- Mihang'o Location of Mihang'o in Kenya
- Coordinates: 1°16′35″S 36°57′34″E﻿ / ﻿1.27639°S 36.95944°E
- Country: Kenya
- County: Nairobi City
- Sub-county: Njiru

Area
- • Total: 4.2 sq mi (11 km^{2})

Population (2019)
- • Total: 60,367
- • Density: 14,190/sq mi (5,478/km^{2})

= Mihang'o =

Neighbourhood in Nairobi, Kenya

Mihang'o is a neighbourhood in the city of Nairobi. It is approximately 16 km southeast of the central business district of Nairobi.

==Location==
Mihang'o is located approximately 16 km east of Nairobi's central business district.

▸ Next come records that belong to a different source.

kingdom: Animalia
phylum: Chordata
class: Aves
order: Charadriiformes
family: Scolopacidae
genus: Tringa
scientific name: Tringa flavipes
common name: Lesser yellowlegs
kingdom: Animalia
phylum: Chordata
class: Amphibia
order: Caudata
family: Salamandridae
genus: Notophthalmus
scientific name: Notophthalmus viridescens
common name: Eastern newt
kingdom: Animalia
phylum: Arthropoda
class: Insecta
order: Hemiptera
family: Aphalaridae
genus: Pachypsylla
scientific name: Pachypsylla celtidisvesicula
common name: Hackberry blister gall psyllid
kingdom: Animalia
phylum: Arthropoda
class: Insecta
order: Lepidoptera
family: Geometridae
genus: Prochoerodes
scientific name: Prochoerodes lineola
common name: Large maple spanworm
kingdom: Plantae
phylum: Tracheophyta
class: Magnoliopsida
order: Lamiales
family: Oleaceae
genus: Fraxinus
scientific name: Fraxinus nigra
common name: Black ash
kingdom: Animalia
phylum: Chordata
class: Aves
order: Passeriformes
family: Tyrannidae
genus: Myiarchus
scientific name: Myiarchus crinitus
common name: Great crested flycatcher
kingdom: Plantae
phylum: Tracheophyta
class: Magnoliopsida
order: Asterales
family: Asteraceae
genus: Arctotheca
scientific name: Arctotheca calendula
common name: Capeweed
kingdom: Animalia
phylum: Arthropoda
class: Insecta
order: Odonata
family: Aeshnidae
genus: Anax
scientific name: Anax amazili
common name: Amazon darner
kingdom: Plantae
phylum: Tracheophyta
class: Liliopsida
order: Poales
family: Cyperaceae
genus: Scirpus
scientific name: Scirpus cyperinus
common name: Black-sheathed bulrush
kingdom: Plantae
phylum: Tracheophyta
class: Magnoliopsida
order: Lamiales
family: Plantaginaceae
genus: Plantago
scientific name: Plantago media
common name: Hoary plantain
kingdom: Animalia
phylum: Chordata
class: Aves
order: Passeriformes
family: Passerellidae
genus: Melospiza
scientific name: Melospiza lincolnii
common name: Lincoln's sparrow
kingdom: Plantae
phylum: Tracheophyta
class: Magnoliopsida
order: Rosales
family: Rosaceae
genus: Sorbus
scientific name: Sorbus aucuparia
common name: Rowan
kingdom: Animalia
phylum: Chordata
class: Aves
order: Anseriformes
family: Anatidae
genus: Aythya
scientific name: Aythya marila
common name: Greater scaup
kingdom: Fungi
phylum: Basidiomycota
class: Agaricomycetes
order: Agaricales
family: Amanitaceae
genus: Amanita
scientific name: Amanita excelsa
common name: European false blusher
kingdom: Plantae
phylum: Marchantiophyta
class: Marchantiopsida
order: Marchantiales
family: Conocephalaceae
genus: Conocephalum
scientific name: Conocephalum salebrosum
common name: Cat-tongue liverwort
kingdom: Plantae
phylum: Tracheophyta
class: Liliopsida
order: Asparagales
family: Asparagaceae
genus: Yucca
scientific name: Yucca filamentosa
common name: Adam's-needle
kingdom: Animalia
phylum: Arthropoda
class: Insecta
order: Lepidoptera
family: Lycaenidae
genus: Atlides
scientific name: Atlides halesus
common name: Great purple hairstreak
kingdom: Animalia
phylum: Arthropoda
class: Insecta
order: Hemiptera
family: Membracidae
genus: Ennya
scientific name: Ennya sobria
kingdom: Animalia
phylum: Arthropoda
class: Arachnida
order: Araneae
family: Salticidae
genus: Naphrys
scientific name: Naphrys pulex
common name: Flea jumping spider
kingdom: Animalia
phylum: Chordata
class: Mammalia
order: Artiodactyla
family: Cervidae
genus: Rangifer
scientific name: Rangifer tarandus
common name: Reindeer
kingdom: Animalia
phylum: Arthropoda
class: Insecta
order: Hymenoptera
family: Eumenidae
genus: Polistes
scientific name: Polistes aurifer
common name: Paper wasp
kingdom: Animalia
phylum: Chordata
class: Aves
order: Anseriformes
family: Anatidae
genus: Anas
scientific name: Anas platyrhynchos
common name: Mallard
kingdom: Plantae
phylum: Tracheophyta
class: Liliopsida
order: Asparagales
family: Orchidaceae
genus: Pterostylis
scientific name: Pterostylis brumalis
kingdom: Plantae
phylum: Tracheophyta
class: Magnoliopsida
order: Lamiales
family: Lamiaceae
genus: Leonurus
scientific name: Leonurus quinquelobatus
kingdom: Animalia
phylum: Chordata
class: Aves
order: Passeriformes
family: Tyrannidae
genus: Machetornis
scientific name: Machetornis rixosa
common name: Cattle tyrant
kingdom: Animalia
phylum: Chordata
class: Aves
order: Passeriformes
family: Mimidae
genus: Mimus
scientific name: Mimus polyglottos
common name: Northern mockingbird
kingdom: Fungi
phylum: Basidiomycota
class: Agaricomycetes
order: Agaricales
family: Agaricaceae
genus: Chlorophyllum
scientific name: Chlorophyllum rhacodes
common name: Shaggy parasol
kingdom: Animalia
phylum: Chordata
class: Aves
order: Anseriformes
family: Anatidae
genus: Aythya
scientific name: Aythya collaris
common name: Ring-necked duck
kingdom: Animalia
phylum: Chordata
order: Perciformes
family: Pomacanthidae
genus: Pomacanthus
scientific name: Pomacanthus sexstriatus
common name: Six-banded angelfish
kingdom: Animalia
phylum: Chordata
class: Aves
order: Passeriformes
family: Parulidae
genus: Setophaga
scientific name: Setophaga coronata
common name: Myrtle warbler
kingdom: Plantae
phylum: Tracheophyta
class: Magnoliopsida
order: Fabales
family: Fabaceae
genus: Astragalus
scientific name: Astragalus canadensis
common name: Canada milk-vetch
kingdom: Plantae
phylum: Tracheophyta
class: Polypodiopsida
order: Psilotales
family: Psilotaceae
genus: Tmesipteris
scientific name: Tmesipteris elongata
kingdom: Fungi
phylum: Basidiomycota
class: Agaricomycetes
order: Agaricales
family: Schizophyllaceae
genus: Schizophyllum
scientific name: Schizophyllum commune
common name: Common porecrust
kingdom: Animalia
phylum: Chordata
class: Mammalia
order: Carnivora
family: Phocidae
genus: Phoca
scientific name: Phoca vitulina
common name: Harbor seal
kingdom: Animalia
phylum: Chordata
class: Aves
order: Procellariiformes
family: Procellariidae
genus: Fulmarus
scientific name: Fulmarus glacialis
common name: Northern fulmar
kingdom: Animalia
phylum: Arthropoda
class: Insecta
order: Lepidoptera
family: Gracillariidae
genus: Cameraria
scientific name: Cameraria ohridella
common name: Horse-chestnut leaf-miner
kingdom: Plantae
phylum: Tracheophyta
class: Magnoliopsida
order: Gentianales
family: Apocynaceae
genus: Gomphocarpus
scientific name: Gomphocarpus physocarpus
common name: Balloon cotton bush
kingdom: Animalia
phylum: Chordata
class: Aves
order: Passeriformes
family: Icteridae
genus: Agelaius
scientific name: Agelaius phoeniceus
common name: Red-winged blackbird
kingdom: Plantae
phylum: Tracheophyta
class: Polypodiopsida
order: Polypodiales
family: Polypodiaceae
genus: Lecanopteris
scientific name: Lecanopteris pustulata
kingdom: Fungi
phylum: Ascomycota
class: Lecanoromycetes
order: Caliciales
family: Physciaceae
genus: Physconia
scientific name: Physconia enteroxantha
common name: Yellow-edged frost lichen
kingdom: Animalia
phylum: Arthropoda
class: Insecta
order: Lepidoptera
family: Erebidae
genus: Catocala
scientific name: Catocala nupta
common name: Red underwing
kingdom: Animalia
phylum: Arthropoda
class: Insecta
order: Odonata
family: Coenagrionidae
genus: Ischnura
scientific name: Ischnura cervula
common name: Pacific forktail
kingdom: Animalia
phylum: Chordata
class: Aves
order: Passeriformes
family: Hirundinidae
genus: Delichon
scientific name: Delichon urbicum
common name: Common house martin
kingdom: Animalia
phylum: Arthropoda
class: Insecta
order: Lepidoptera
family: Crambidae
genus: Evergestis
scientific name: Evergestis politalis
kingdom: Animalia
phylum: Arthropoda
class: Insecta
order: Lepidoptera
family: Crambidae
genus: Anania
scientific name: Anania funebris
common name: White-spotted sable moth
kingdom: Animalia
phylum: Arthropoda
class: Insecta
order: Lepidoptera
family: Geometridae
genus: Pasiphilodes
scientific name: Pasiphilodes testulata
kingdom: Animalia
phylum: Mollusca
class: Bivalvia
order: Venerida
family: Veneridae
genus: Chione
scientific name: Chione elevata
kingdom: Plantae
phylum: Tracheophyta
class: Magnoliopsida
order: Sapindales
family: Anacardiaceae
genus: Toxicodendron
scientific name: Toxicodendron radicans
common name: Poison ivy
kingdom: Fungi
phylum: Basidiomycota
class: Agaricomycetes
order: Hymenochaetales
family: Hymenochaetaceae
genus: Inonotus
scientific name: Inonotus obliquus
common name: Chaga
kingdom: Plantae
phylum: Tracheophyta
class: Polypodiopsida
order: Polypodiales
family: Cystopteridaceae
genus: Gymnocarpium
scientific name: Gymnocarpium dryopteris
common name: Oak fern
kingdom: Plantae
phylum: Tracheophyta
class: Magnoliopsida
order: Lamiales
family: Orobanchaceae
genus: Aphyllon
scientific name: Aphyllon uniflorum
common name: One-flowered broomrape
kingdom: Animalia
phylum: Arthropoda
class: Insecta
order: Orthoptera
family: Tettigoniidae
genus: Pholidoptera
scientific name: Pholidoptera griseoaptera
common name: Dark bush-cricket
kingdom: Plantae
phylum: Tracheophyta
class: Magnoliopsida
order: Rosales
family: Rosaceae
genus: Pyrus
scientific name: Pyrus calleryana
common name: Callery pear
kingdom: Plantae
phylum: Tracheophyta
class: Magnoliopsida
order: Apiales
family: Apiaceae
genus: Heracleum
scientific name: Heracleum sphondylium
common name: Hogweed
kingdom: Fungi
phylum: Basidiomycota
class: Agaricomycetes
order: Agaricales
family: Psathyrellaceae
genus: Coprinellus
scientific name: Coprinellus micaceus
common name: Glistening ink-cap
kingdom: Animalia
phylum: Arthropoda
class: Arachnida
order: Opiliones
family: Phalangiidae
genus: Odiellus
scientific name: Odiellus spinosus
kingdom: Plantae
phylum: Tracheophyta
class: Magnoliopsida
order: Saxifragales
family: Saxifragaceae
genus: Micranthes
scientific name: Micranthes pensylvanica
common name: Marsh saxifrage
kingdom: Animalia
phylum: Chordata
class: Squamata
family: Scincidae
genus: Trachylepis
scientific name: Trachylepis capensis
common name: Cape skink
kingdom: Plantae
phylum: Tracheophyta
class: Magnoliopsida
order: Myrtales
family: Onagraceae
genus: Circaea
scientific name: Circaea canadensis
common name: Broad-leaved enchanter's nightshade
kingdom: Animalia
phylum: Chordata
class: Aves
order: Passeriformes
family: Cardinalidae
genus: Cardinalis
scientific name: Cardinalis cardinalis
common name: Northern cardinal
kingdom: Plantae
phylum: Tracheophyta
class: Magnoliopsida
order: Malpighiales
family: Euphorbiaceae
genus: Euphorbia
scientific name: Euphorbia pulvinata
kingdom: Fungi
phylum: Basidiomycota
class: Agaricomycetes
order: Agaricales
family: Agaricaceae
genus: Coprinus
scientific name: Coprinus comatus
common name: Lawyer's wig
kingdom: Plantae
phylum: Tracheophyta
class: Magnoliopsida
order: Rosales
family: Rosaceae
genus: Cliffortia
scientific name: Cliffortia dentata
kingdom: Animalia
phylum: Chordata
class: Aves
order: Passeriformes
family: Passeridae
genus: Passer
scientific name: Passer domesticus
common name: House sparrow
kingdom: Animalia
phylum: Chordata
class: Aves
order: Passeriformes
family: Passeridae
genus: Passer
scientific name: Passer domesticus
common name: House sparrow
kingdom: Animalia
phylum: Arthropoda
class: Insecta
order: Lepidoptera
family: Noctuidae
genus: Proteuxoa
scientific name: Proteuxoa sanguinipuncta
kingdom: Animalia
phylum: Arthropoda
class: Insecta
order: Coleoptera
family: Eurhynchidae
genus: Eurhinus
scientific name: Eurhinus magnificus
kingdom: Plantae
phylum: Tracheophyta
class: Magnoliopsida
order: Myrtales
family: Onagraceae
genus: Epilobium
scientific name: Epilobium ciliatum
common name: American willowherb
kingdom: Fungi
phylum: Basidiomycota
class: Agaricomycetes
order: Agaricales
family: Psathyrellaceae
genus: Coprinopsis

It lies along the Nairobi Eastern Bypass Highway, and borders, Utawala, Njiru and Ruai.

==Overview==
Mihang'o is generally a residential neighbourhood in Nairobi with some mixed-use features. It has a mixture of mid-rises and single-family homes and is home to low-income to middle-income earners.

As of 2019, Mihang'o has a population of 60,367, with 28,428 of them being male and 31,937 being female. The neighbourhood has a population density of 5478/km^{2} in a land area of 11 km^{2}.

Mihango Ward, an electoral division within Embakasi East Constituency. It borrows its name from the estate and covers the neighbourhood area.